Despierta adolorida, en el suelo,  con la luz arañando desde su ventana y quemándole la cara. No tiene interés en moverse. Ya no quiere saber nada, ni verse el cuello, ni seguir intentando hablar con Santiago. No quiere ser nadie. Siente un hormigueo en la punta de los dedos helados. ¿Sigue viva? No le cree, posiblemente igual de muerta que Santiago. Se siente mareada y le cuesta enfocar la vista al techo y al atrapasueños que se tambalea sobre ella. Jadea, le cuesta respirar y no logra moverse. Escucha sonidos en la puerta y las voces de sus padres, pero no se mueve. Empieza a notar que su corazón late más deprisa, pero sin fuerza. Eso la calma un poco, porque la tristeza es menos dolorosa al tener latidos más débiles. Ya casi no siente nada, solo frío y hormigueo. El dolor que la destrozaba solamente dejó un hueco y se marchó.
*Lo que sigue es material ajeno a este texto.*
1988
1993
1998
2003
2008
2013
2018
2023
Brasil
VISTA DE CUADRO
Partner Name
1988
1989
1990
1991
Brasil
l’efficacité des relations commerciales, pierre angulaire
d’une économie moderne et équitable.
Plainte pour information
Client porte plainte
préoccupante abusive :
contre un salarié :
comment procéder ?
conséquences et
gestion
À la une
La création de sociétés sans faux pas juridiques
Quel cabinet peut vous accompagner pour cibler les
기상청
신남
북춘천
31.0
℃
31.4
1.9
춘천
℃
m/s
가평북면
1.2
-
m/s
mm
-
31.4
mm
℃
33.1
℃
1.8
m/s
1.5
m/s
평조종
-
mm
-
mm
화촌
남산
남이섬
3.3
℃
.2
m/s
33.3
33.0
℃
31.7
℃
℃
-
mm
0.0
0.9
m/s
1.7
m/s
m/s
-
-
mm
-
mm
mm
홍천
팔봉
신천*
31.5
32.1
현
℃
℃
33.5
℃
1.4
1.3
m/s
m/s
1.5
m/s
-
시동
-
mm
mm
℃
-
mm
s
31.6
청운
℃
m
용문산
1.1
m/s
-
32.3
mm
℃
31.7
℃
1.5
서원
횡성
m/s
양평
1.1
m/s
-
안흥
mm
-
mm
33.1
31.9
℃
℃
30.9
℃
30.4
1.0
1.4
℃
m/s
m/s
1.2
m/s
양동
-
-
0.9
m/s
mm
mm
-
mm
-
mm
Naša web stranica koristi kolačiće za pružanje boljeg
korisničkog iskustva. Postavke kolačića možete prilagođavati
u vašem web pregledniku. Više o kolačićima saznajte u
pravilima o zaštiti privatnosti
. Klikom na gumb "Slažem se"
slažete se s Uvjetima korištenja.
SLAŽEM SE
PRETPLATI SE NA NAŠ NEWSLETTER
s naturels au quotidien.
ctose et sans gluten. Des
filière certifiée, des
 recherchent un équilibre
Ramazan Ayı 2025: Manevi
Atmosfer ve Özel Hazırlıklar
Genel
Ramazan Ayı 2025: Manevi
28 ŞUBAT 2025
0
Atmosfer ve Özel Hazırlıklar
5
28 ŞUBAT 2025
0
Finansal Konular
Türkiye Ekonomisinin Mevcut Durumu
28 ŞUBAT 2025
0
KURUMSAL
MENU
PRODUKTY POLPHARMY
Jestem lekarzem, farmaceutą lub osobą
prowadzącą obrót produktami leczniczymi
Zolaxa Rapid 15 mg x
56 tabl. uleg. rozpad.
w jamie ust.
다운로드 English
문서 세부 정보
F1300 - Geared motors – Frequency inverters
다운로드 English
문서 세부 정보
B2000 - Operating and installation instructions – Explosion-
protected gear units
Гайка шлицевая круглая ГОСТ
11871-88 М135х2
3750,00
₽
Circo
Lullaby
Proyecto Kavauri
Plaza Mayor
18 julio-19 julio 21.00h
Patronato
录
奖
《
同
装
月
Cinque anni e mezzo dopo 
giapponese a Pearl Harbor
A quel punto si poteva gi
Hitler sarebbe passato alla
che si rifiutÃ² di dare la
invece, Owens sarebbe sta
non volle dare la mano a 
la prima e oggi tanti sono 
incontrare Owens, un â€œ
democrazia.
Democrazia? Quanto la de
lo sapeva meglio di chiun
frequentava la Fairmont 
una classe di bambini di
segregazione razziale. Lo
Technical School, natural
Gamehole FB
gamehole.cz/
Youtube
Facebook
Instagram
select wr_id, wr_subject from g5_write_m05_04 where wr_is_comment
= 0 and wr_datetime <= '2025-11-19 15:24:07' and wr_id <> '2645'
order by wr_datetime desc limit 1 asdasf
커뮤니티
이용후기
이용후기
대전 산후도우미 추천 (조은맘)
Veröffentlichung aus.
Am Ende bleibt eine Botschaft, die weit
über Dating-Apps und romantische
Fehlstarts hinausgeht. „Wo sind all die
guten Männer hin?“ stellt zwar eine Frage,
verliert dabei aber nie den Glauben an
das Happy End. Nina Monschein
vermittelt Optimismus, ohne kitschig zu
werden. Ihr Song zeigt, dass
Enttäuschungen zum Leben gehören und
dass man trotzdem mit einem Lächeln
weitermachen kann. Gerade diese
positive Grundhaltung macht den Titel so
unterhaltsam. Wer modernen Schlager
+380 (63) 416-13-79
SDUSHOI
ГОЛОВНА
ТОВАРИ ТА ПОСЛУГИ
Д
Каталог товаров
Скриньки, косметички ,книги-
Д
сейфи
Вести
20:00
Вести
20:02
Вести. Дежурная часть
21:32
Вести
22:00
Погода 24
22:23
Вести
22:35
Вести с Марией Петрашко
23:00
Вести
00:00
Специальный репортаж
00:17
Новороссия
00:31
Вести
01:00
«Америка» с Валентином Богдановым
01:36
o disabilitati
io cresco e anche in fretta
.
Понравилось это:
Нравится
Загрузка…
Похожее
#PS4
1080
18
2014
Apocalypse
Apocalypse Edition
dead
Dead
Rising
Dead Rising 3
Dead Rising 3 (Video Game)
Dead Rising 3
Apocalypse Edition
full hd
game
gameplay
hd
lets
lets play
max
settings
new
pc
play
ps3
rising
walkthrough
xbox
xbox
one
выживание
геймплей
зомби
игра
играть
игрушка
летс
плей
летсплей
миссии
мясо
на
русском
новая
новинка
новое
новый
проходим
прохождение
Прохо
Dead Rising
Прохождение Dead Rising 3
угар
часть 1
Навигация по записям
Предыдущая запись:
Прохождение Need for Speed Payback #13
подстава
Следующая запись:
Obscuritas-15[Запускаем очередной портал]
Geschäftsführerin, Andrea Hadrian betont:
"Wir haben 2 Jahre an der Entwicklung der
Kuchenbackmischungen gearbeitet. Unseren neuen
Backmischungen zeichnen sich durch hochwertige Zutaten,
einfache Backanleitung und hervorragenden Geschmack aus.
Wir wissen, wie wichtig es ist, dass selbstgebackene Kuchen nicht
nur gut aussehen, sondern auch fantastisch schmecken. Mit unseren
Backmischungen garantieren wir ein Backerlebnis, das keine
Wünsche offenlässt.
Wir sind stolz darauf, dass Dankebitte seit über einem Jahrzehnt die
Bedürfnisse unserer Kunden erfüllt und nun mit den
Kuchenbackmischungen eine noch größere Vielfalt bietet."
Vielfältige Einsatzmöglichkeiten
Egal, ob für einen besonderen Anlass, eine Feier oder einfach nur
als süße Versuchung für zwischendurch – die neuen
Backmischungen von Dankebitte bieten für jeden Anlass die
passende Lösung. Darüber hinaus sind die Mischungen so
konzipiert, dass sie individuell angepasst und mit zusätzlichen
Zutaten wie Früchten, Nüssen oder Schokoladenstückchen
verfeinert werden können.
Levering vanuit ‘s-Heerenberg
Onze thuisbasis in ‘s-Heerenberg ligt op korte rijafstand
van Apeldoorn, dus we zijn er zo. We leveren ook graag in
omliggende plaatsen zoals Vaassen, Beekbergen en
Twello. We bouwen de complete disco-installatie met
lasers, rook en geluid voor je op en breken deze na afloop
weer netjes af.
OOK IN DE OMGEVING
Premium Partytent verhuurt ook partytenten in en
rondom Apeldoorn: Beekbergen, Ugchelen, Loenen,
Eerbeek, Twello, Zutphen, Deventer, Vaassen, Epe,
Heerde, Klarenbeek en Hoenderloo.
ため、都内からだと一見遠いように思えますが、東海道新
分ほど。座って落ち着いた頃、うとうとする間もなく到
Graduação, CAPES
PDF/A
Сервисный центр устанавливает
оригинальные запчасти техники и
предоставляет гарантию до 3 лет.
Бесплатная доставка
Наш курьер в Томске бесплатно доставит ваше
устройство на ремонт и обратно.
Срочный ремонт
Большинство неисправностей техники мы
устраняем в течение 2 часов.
Y ahora solo quedan los dientes del vacío, el atrapasueños borroso y las voces de sus padres. 

Abren la puerta con el juego de llaves, y sacan a Daniela del cuarto. No logran levantarla. Ella los ve, pero no reacciona. Su madre se desespera, la agita. Daniela no responde. No sabe si son ellos. Le cuesta mucho respirar para poder hablar. Llaman una ambulancia. «Lo siento» intenta decirles, pero no sabe si lo piensa o lo pronuncia. ¿Es eso, después de todo? ¿La vida? ¿Una angustia interminable en la que las cosas se mueven veloces, fuera del alcance? ¿Una sirena? ¿Una camilla? ¿Un hospital? ¿Un tatuaje?  El vacío.

El blanco de la luz y el pasillo del hospital se extiende y la decolora hasta cubrir la totalidad de su cabeza.  


Fase 5 


Daniela empieza a escuchar voces, ruidos de monitores y pasos. Intenta moverse, pero el cuerpo lo siente muy pesado. Una resequedad dolorosa cubre su garganta. Tose. No está segura de cuánto tiempo ha pasado, pero tiene un vacío en el estómago y agujas en los brazos. Parpadea y distingue varios enfermeros a través de sus pestañas. Un techo blanco, una sábana blanca. No recuerda cómo llegó hasta el hospital. Ve la bolsa de suero al lado de su camilla, y se lleva una mano al cuello. Tiene un vendaje. Sonríe con tristeza. Recuerda la sonrisa de Santiago, el día en que le regaló la maza de cartas, todas las cosas que escribieron juntos sobre las hojas, las formas de las ramas en el roble donde se sentaban a pasar las tardes en la universidad, el olor de las flores, todos los micro-universos vistos por ellos solamente cuando estaban juntos. Cada recuerdo juntos, ahora bañado con la tierra de la muerte. 

Carraspea con la garganta, y antes de hablar con los doctores piensa que la vida podría ser eso, a fin de cuentas. No hay Ave Fénix, ni destino, ni fantasmas que te hablen. Solo un agujero, cubierto con una venda. A veces no hace falta sanarse, ni convertir el dolor en cosas lindas. Quizá solo se puede vendar, seguir, y respirar.